Silk easily edged out South Australian batsman Travis Head and Western Australia’s Ashes Test hero Ashton Agar in the voting to claim the honour at the Allan Border Medal Presentation.
The 21-year-old said being part of the Sheffield Shield-winning Tasmanian side last year was his cricketing highlight from the last 12 months.
“I don’t think anything really gets close to that so far,” he told Cricket Australia’s website. “Obviously scoring 100 in that game too [the Shield final] was pretty special so it was a nice match to be a part of.”
His most recent moment in the spotlight — his spectacular catch for the Sydney Sixers on January 2 to dismiss Brisbane Heat’s Craig Kieswetter — is still a talking point.
“It was obviously a great feeling to take a catch like that. It’s something I work very hard at, my fielding, so for something like that to come off was very special. To go on and win the game was even better,” he said.
Silk said it was an honour to receive the award in front of his cricketing idols like Mark Waugh — who was inducted into the Cricket Hall of Fame on Monday night — and former Australian captain Ricky Ponting.
“I idolised someone like Mark Waugh so it was great to see his highlights package [at the awards ceremony]... Someone like Ricky Ponting, I grew up admiring his fielding as well. They are two players that stand out in my childhood.”

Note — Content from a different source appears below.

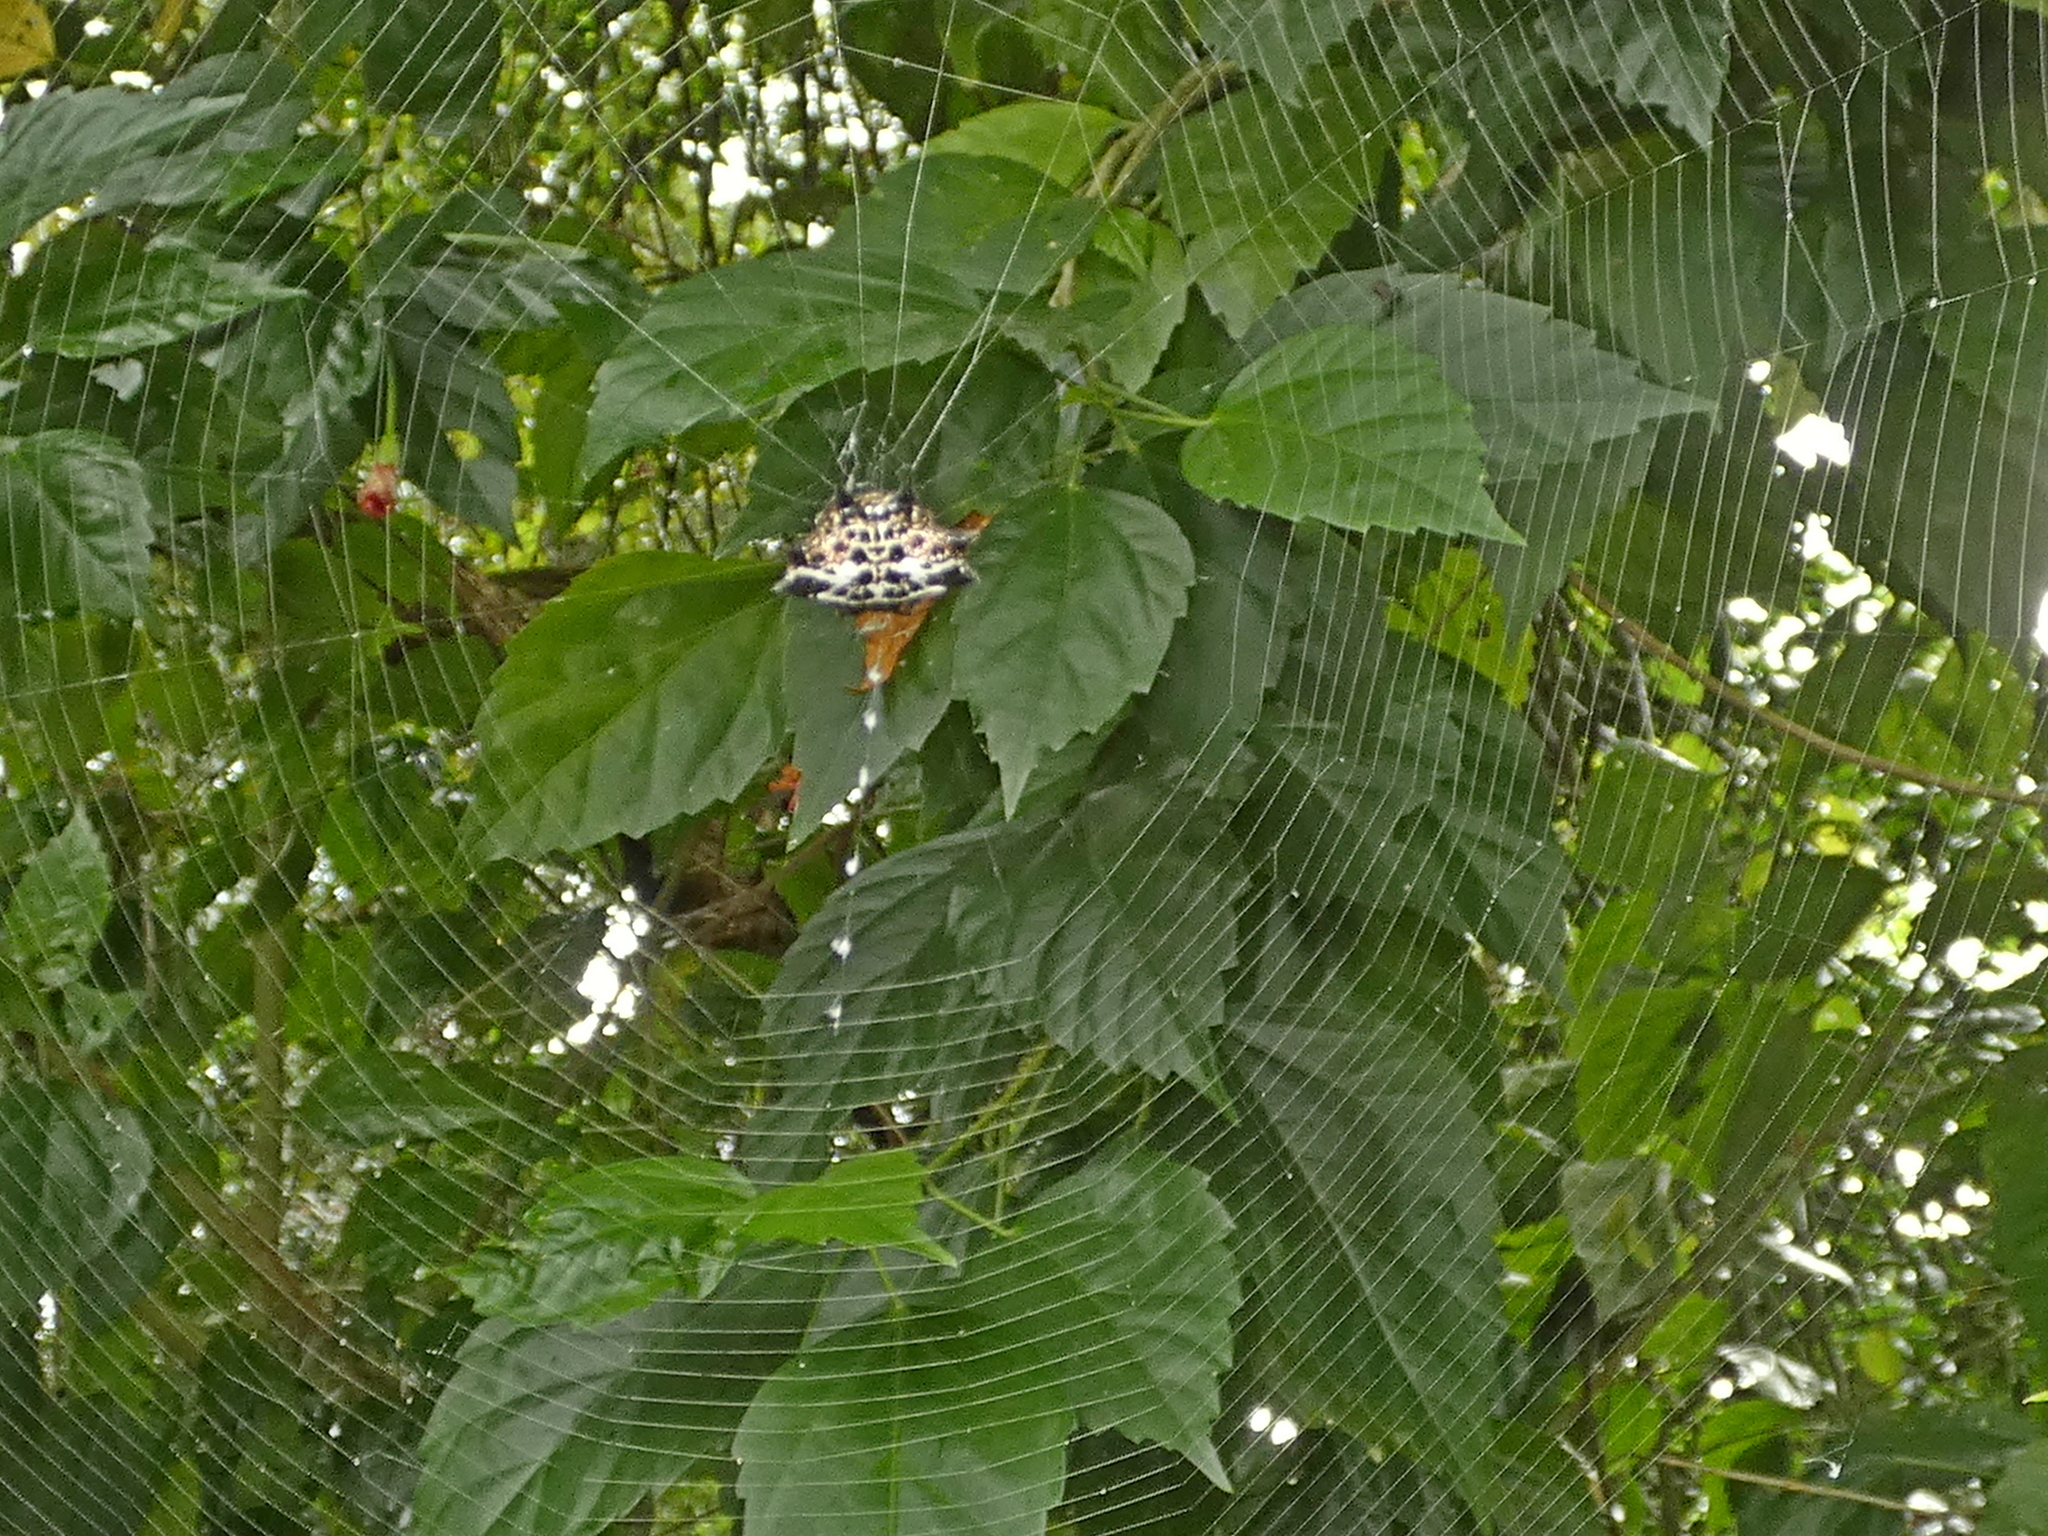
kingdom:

Silk also spoke admiringly of Australian coach Darren Lehmann who he got to know while playing for the Australia A side when Lehmann was assistant coach of the team.
“That was a great experience to see how he operates. It doesn’t sound like he's changed too much in his Australian job. It’s great to see him having a lot of success there. I’m very happy for him,” he said.
Silk first showed his potential with the bat in 2009 when he became the youngest player to score a century in Sydney A Grade cricket for Penrith. A year later he filled in for Australia as 12th man during a memorable Test against Pakistan at the Sydney Cricket Ground.
He moved to Tasmania to take advantage of the opportunities to further his career.
“I never thought I really deserved a spot at NSW, I always enjoyed Tasmania’s style of play, the calibre of its players enticed me and I just thought the whole setup would be really good,” he told the Gazette in March last year.
Now a spot in the Test side is firmly in his sights.
“Absolutely, that’s every person’s dream [to play Test cricket]. Every person in my position playing domestic cricket wants to get to that next level so whether it takes 24 months or 10 years I’ll be working very hard to make sure I hopefully get there one day and [keep] doing my best,” he said.